Two survivors of a racially-driven massacre that killed up to 300 people in the United States were both in Ghana, as they visited the west African country to “connect with the motherland.”

107-year-old Viola Fletcher and her brother Hughes Van Ellis, who is 100, are from the district of Greenwood in Tulsa, in Oklahoma, which was devastated by a mob of armed white people in 1921. In the area otherwise known as “Black Wall Street” at least 300 African Americans were killed in the attack, with some 10,000 left homeless when the district was set ablaze, leaving a vibrant economy in ruins.

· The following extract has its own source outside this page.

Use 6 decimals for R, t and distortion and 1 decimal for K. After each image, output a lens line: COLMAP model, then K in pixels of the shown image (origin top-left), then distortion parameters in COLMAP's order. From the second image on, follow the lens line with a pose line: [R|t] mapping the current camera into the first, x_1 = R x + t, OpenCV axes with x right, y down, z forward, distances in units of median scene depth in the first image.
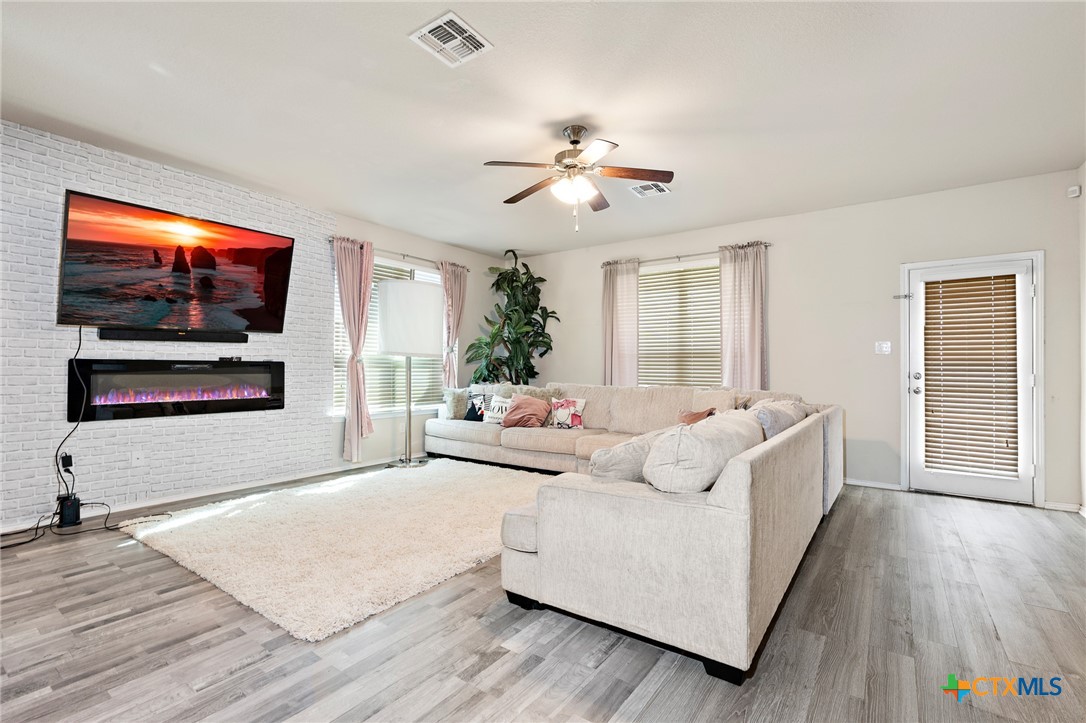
lens RADIAL K [[489.5, 0, 543.0], [0, 489.5, 361.5], [0, 0, 1]] dist [-0.004820, -0.000385]
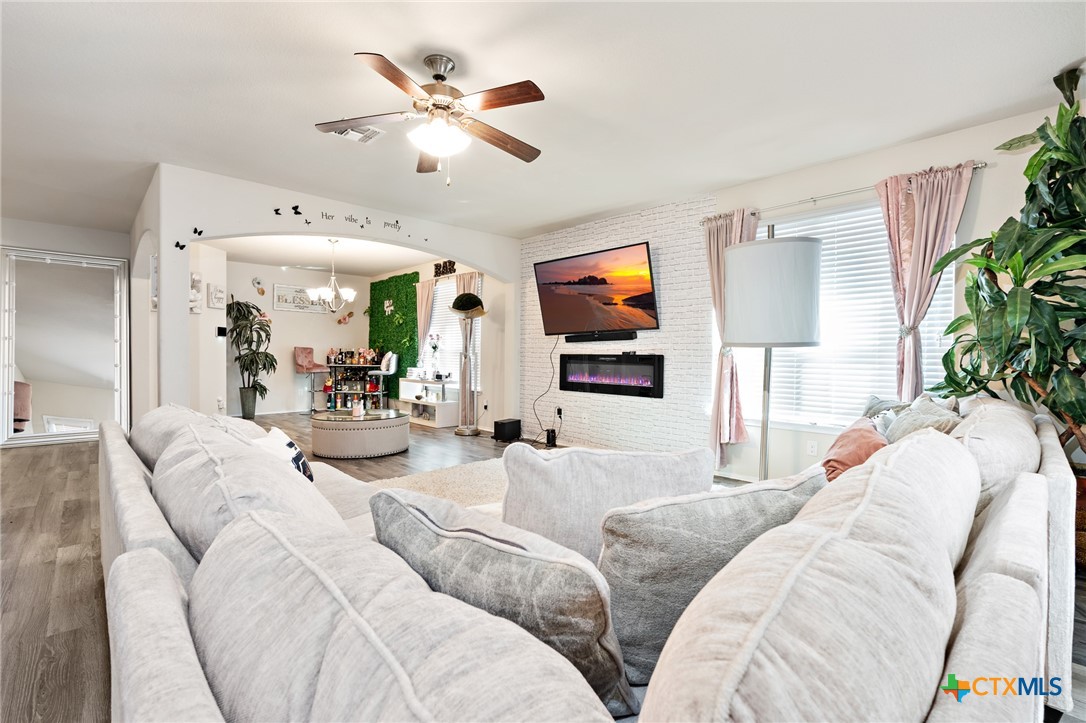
lens RADIAL K [[489.5, 0, 543.0], [0, 489.5, 361.5], [0, 0, 1]] dist [-0.004820, -0.000385]
pose [[-0.189101, 0.007074, -0.981932, 0.630234], [0.002519, 0.999974, 0.006719, 0.007430], [0.981954, -0.001203, -0.189114, 1.015233]]
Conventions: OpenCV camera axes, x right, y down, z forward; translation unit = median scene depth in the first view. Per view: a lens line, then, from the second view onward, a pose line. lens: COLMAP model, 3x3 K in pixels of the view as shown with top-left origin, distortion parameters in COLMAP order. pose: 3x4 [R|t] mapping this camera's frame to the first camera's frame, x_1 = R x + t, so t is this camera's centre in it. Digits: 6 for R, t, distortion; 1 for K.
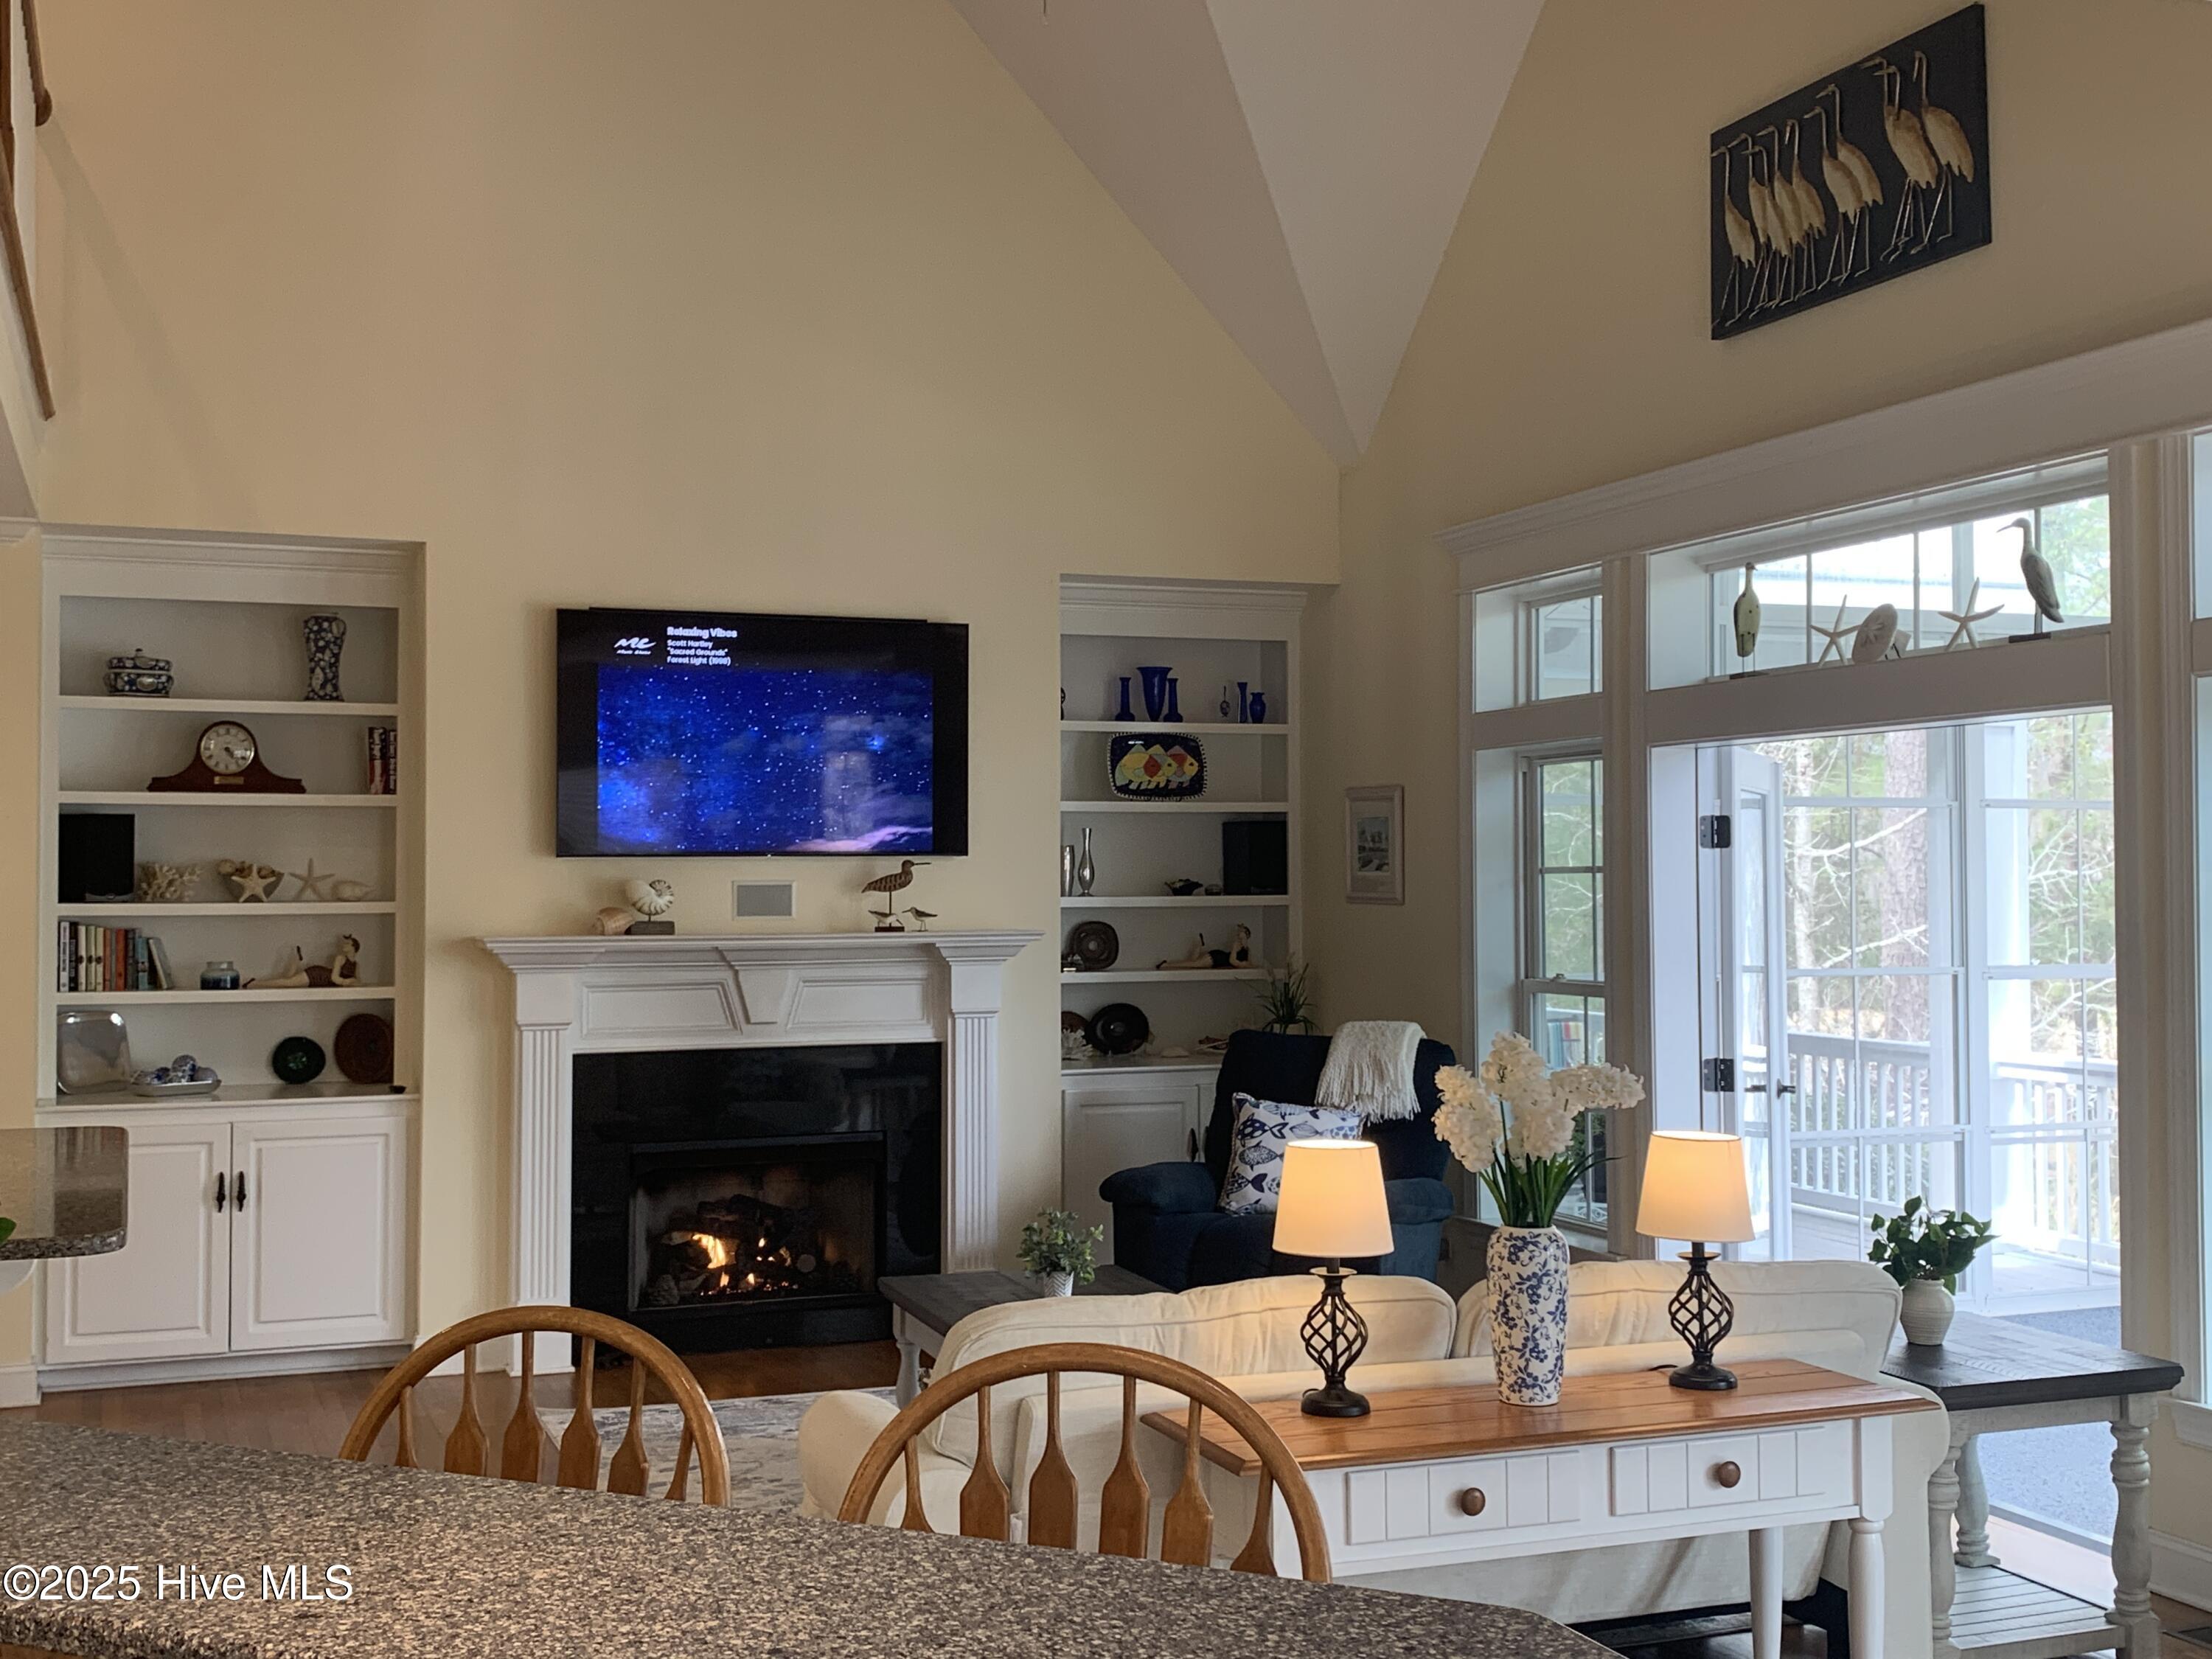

Violet and Hughes were accompanied by their grandchildren on the trip as part of a government campaign to attract people of African heritage abroad ‘back home’. The wheelchair-bound siblings landed in Ghana’s capital of Accra as they were greeted by onlookers who cheered with shouts of “welcome home.”

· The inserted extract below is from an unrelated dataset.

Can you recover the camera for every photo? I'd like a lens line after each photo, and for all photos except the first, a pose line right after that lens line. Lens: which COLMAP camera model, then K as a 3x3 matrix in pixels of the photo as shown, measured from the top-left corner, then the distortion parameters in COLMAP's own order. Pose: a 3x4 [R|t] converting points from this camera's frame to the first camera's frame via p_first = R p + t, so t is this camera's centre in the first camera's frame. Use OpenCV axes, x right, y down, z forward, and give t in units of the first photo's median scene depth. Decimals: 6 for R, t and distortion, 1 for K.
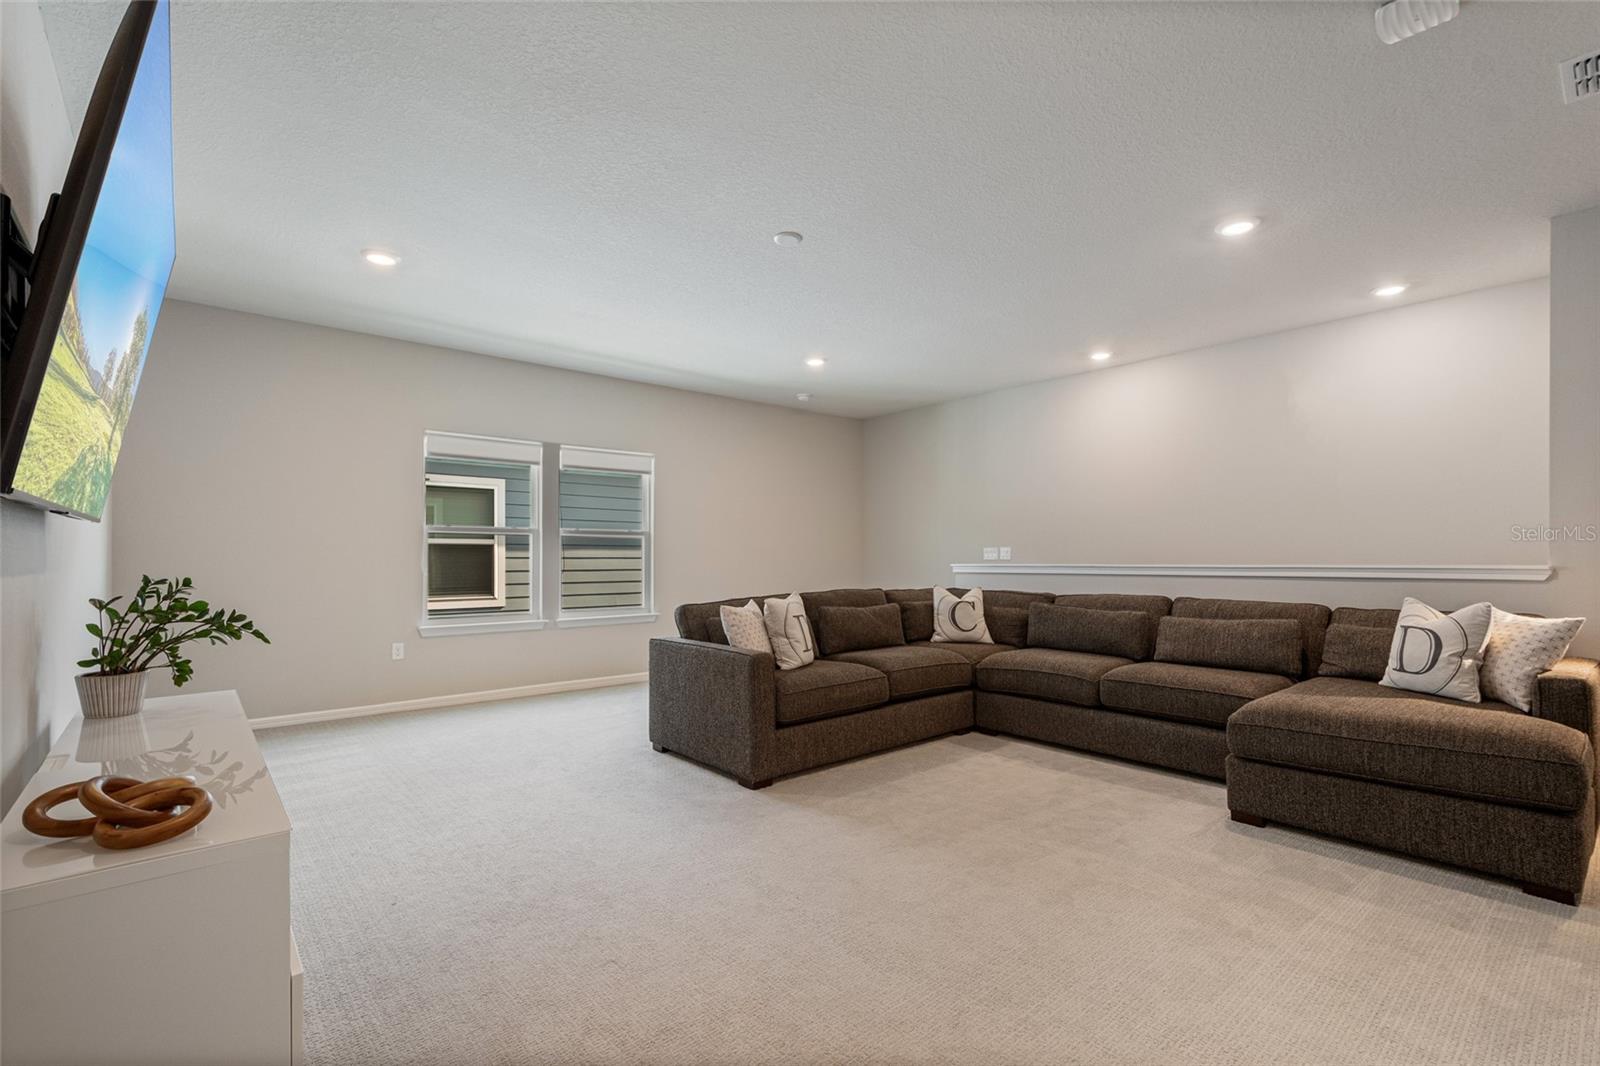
lens RADIAL K [[715.0, 0, 801.3], [0, 715.0, 561.1], [0, 0, 1]] dist [-0.025804, -0.000031]
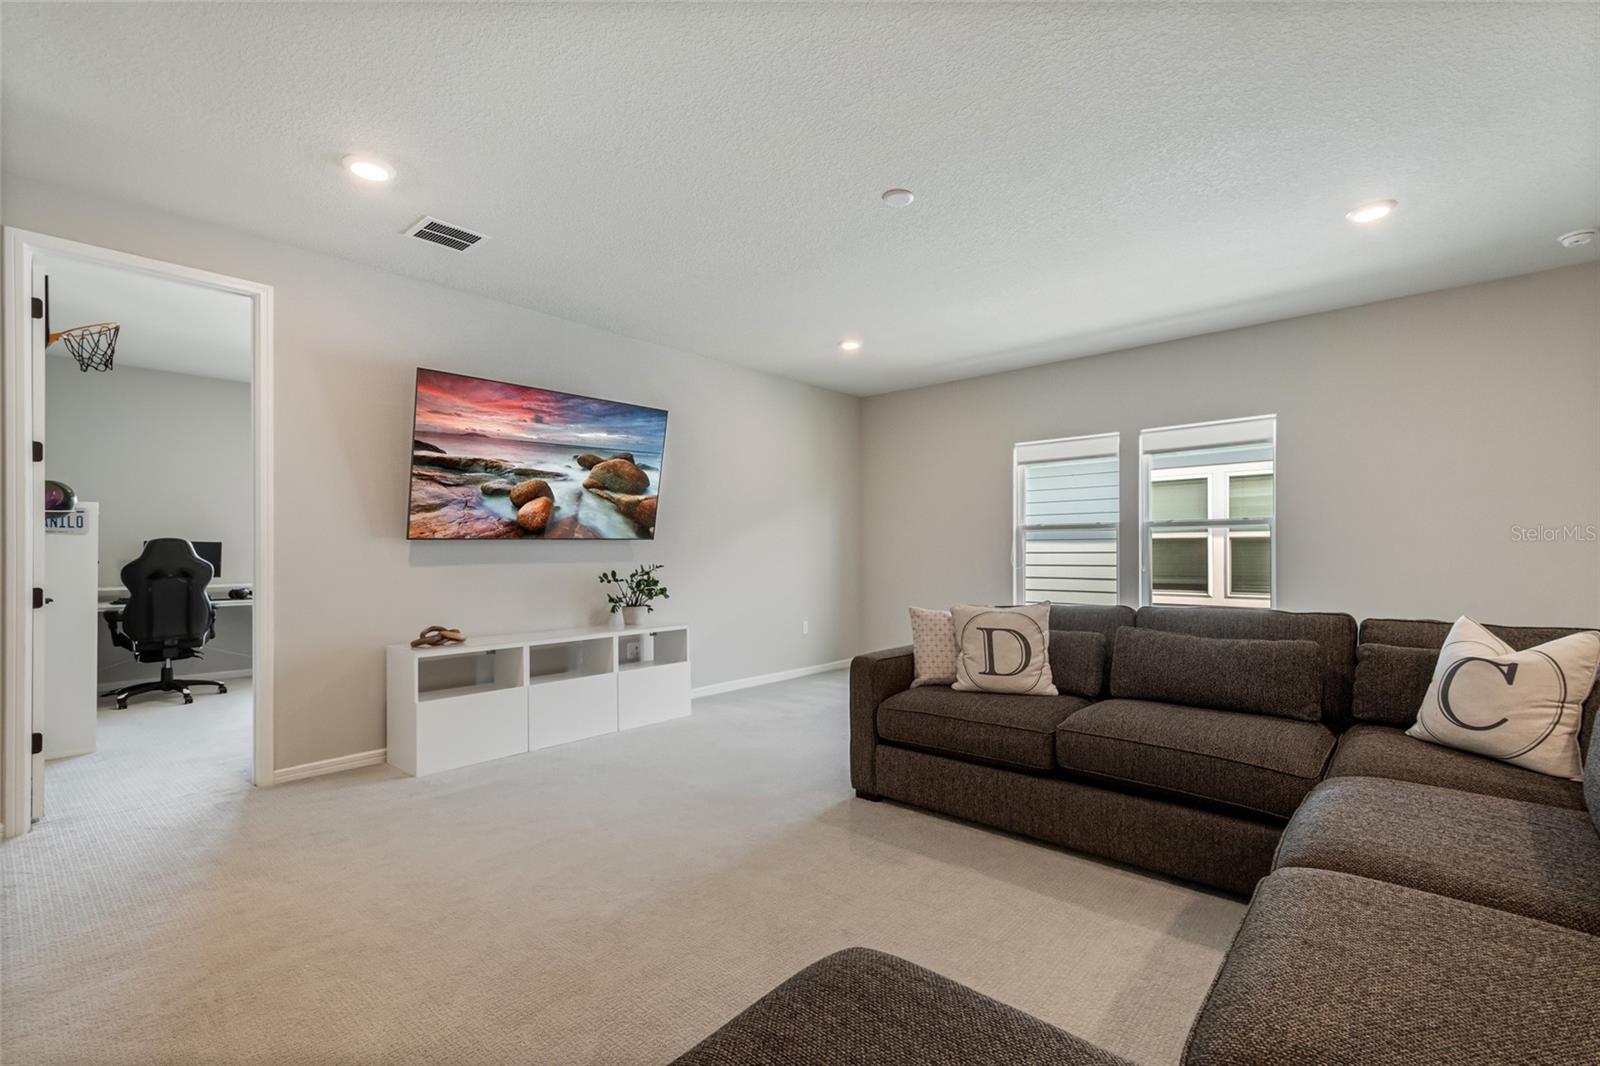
lens RADIAL K [[711.6, 0, 799.2], [0, 711.6, 542.2], [0, 0, 1]] dist [0.000973, 0.000064]
pose [[0.132763, -0.011190, -0.991085, 0.759447], [-0.001278, 0.999934, -0.011461, -0.012683], [0.991147, 0.002788, 0.132740, 0.676784]]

With mother Violet beaming from ear-to-ear, her daughter, Mama, said: “It’s my first time on the continent of Africa and I’m just thrilled to be here.”

After being greeted with flowers and sashes, Fletcher’s grandson, Ike Howard, said: “My grandparents are extremely excited to be home for the first time on the motherland.

“If you haven’t visited Africa, this is the time to come. We are in the middle of a pandemic but tomorrow is never promised to anyone.” The visit is part of the ‘Beyond the Return’ – which references the government campaign launched in 2019, four centuries after the first slave ship landed in what is now the United States.

Viola, who says she relives memories of the massacre every day, recalled: “On that first night, in 1921, I went to bed in my family’s home in Greenwood.

“I had everything a child could need… But within a few horrible hours, all of that was gone. Now, after all these years, I’m so happy to be fulfilling a lifelong dream of going to Africa and I’m so blessed that it is to Ghana.”

Ghana has long played a role as a hub of thought and memory for the broader Black community. The non-profit organisation co-sponsored the trip with Our Black Truth, a social media platform where African descendants can learn about their history.

Some of the last survivors of the Tulsa massacre recently testified before the US Congress, asking that the country recognise their suffering. No one was ever convicted over the destruction of Greenwood, and insurance companies, claiming that the unrest was the result of riots, refused to reimburse the victims.

Marking 100-years since the massacre, President Joe Biden said that he recognised that there was a clear effort to erase the event from the nation’s memory.